Our central goal is to support the development of therapies for PHTS, with a focus on treatment options for non-malignant symptoms (Goal 1) that are clinically tractable and have a clear unmet need. Our ongoing clinical and pre-clinical work is centred on repurposing existing drugs that target the PI3K/AKT/mTOR signalling pathway. In addition, we are also exploring de novo drug discovery to build a pipeline of future opportunities for clinical development.
As a longer term goal, we are also focussing on improving management and potential prevention of cancer in PHTS (Goal 2), including potential enhancements to cancer surveillance, consideration of 'second hits' in malignant disease, and the identification of potential biomarkers that may ultimately be used to diagnose or monitor for malignant disease.
Critical to enable these goals are:
Improved understanding of PHTS: A better understanding of the biology of PTEN and how mutations to the PTEN gene impact the pathobiology of PHTS is critical for guiding our strategy. In addition, we are establishing pre-clinical models of PHTS, creating clinical datasets, and developing clinical outcome measures to support clinical development of potential therapeutics in PHTS.

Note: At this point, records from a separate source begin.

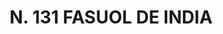 ---
title: "N. 131 FASUOL DE INDIA"
plant-name: "N. 131"
plant-number: "131"
plant-img1: "/assets/img/plant131_verso.jpg"
plant-img2: "/assets/img/plant131.jpg"
plant-xml: "/assets/xml/plant131.xml"
plant-title: "N. 131 FASUOL DE INDIA"
plant-taxon-link: ""
plant-taxon-content: ""
layout: single-xml
---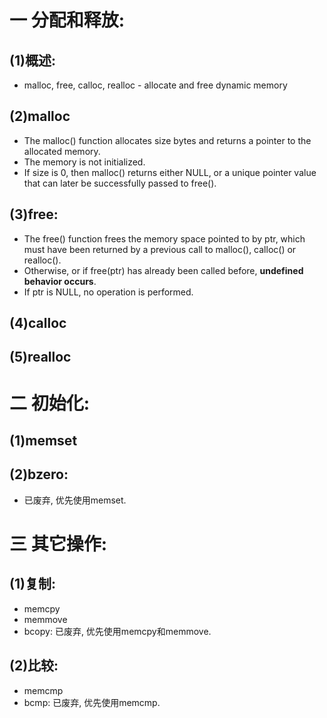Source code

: # 一 分配和释放:
## (1)概述:
- malloc, free, calloc, realloc - allocate and free dynamic memory

## (2)malloc
- The malloc() function allocates size bytes and returns a pointer to the allocated memory.  
- The memory is not initialized.  
- If size is 0, then malloc() returns either NULL, or a unique pointer value that can later be successfully passed to free().

## (3)free:
- The free() function frees the memory space pointed to by ptr, which must have been returned by a previous call to malloc(), calloc() or realloc().  
- Otherwise, or if free(ptr) has already been called before, **undefined behavior occurs**.  
- If ptr is NULL, no operation is performed.

## (4)calloc

## (5)realloc

# 二 初始化:
## (1)memset

## (2)bzero:
- 已废弃, 优先使用memset.

# 三 其它操作:
## (1)复制:
- memcpy
- memmove
- bcopy: 已废弃, 优先使用memcpy和memmove.

## (2)比较:
- memcmp
- bcmp: 已废弃, 优先使用memcmp.

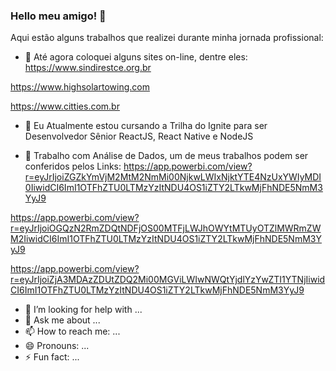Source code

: ### Hello meu amigo! 👋
Aqui estão alguns trabalhos que realizei durante minha jornada profissional:

- 🔭 Até agora coloquei alguns sites on-line, dentre eles:
https://www.sindirestce.org.br

https://www.highsolartowing.com

https://www.citties.com.br

- 🌱 Eu Atualmente estou cursando a Trilha do Ignite para ser Desenvolvedor Sênior ReactJS, React Native e NodeJS

- 👯 Trabalho com Análise de Dados, um de meus trabalhos podem ser conferidos pelos Links:
https://app.powerbi.com/view?r=eyJrIjoiZGZkYmVjM2MtM2NmMi00NjkwLWIxNjktYTE4NzUxYWIyMDI0IiwidCI6ImI1OTFhZTU0LTMzYzItNDU4OS1iZTY2LTkwMjFhNDE5NmM3YyJ9

https://app.powerbi.com/view?r=eyJrIjoiOGQzN2RmZDQtNDFjOS00MTFjLWJhOWYtMTUyOTZlMWRmZWM2IiwidCI6ImI1OTFhZTU0LTMzYzItNDU4OS1iZTY2LTkwMjFhNDE5NmM3YyJ9

https://app.powerbi.com/view?r=eyJrIjoiZjA3MDAzZDUtZDQ2Mi00MGViLWIwNWQtYjdlYzYwZTI1YTNjIiwidCI6ImI1OTFhZTU0LTMzYzItNDU4OS1iZTY2LTkwMjFhNDE5NmM3YyJ9


- 🤔 I’m looking for help with ...
- 💬 Ask me about ...
- 📫 How to reach me: ...
- 😄 Pronouns: ...
- ⚡ Fun fact: ...


<!--


-->
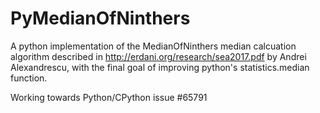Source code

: # PyMedianOfNinthers
 A python implementation of the MedianOfNinthers median calcuation algorithm described in http://erdani.org/research/sea2017.pdf by Andrei Alexandrescu, with the final goal of improving python's statistics.median function.

Working towards Python/CPython issue #65791 
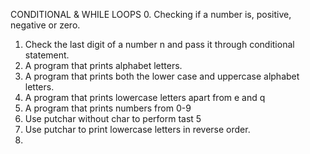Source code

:CONDITIONAL & WHILE LOOPS
0. Checking if a number is, positive, negative or zero.
1. Check the last digit of a number n and pass it through conditional statement.
2. A program that prints alphabet letters.
3. A program that prints both the lower case and uppercase alphabet letters.
4. A program that prints lowercase letters apart from e and q
5. A program that prints numbers from 0-9
6. Use putchar without char to perform tast 5
7. Use putchar to print lowercase letters in reverse order.
8.     
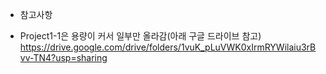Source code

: * 참고사항
- Project1-1은 용량이 커서 일부만 올라감(아래 구글 드라이브 참고)
https://drive.google.com/drive/folders/1vuK_pLuVWK0xIrmRYWilaiu3rBvv-TN4?usp=sharing
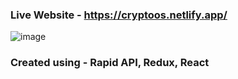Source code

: ### Live Website - https://cryptoos.netlify.app/

![image](https://user-images.githubusercontent.com/76952893/147871540-6e7664e2-86f9-4aed-8411-5c848de49ca9.png)

### Created using - Rapid API, Redux, React
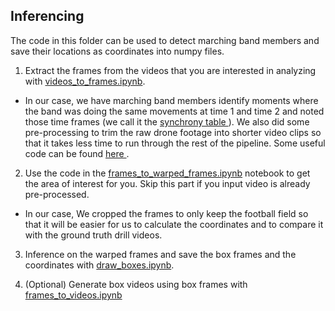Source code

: ## Inferencing

The code in this folder can be used to detect marching band members and save their locations as coordinates into numpy files. 

1. Extract the frames from the videos that you are interested in analyzing with [videos_to_frames.ipynb](inferencing/videos_to_frames.ipynb).

- In our case, we have marching band members identify moments where the band was doing the same movements at time 1 and time 2 and noted those time frames (we call it the <a href="https://docs.google.com/spreadsheets/d/1rupKVdS-l-eAkqmV4vzzu9JArVNMc1ydyCLtdegbooQ/edit#gid=0"> synchrony table </a>). We also did some pre-processing to trim the raw drone footage into shorter video clips so that it takes less time to run through the rest of the pipeline. Some useful code can be found <a href="https://stackoverflow.com/questions/37317140/how-can-i-efficiently-cut-out-part-of-a-video"> here </a>.

2.  Use the code in the [frames_to_warped_frames.ipynb](inferencing/frames_to_warped_frames.ipynb) notebook to get the area of interest for you. Skip this part if you input video is already pre-processed.

- In our case, We cropped the frames to only keep the football field so that it will be easier for us to calculate the coordinates and to compare it with the ground truth drill videos. 

3. Inference on the warped frames and save the box frames and the coordinates with [draw_boxes.ipynb](inferencing/draw_boxes.ipynb).

4. (Optional) Generate box videos using box frames with [frames_to_videos.ipynb](inferencing/frames_to_videos.ipynb)
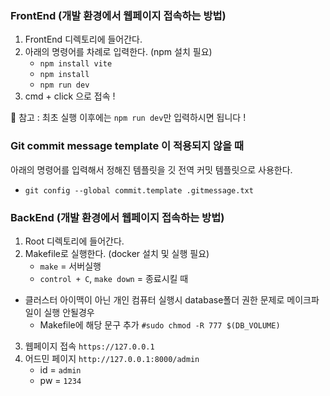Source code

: ### FrontEnd (개발 환경에서 웹페이지 접속하는 방법)
1. FrontEnd 디렉토리에 들어간다.
2. 아래의 명령어를 차례로 입력한다. (npm 설치 필요)
    - `npm install vite`
    - `npm install`
    - `npm run dev`
3. cmd + click 으로 접속 !

📌 참고 : 최초 실행 이후에는 `npm run dev`만 입력하시면 됩니다 !
### Git commit message template 이 적용되지 않을 때
아래의 명령어를 입력해서 정해진 템플릿을 깃 전역 커밋 템플릿으로 사용한다.
 - `git config --global commit.template .gitmessage.txt`

### BackEnd (개발 환경에서 웹페이지 접속하는 방법)
1. Root 디렉토리에 들어간다.
2. Makefile로 실행한다. (docker 설치 및 실행 필요)
    - `make` = 서버실행
    - `control + C`, `make down` = 종료시킬 때
* 클러스터 아이맥이 아닌 개인 컴퓨터 실행시 database폴더 권한 문제로 메이크파일이 실행 안될경우
    - Makefile에 해당 문구 추가 `#sudo chmod -R 777 $(DB_VOLUME)`
3. 웹페이지 접속 `https://127.0.0.1`
4. 어드민 페이지 `http://127.0.0.1:8000/admin`
    - id = `admin`
    - pw = `1234`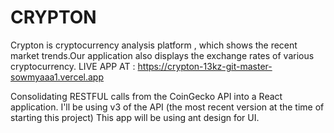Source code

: # CRYPTON
Crypton is cryptocurrency analysis platform , which shows the recent market trends.Our application also displays the exchange rates of various cryptocurrency.
LIVE APP AT : https://crypton-13kz-git-master-sowmyaaa1.vercel.app

Consolidating RESTFUL calls from the CoinGecko API into a React application. I'll be using v3 of the API (the most recent version at the time of starting this project) This app will be using ant design for UI.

Partnerships: Also important is developing partnerships with and between the range of organisations and groups required to support the discovery, development, and licensing of potential PHTS therapies. We continue to build strong relationships with leading experts in PHTS and PTEN, rare disease organisations, patients and patient advocacy groups, contract research organisations, regulatory authorities, payers, and pharmaceutical and biotechnology companies.
Sustainable Foundation: In order to progress towards achieving our long-term goals, we undertake careful stewardship of resources and conduct iterative reviews of priorities in light of emerging data. To support the continued work of PTEN Research, we will leverage potential income generation opportunities, such as shared intellectual property, where appropriate, from the research that we fund.